WHAT YOU SHOULD DO
Gather every line in the listing below that contains the word "watch" and copy each one in full. Matches are case-sensitive.

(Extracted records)
------------------------------------------------------------------------
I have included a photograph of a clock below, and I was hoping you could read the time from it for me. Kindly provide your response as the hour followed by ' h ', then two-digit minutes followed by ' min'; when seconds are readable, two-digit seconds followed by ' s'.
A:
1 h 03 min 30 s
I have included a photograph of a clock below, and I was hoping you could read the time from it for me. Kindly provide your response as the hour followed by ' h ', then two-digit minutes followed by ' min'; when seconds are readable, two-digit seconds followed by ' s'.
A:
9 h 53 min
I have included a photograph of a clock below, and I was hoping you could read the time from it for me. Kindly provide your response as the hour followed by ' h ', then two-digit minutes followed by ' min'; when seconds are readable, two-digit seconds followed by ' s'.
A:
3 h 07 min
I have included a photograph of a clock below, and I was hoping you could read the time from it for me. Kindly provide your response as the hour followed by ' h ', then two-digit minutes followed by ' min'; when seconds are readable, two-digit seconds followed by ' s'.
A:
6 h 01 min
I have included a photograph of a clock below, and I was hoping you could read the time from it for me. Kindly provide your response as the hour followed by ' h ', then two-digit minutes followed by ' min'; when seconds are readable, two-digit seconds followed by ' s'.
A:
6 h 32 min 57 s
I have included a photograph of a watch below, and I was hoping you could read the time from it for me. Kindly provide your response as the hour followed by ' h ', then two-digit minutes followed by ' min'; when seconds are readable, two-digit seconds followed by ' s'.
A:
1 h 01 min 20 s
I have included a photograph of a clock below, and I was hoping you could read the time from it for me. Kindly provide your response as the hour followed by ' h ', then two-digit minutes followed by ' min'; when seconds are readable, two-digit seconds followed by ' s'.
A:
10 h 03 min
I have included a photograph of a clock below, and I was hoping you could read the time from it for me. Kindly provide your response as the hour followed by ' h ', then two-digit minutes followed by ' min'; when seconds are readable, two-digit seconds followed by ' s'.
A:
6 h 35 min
------------------------------------------------------------------------
TASK RESULT
I have included a photograph of a watch below, and I was hoping you could read the time from it for me. Kindly provide your response as the hour followed by ' h ', then two-digit minutes followed by ' min'; when seconds are readable, two-digit seconds followed by ' s'.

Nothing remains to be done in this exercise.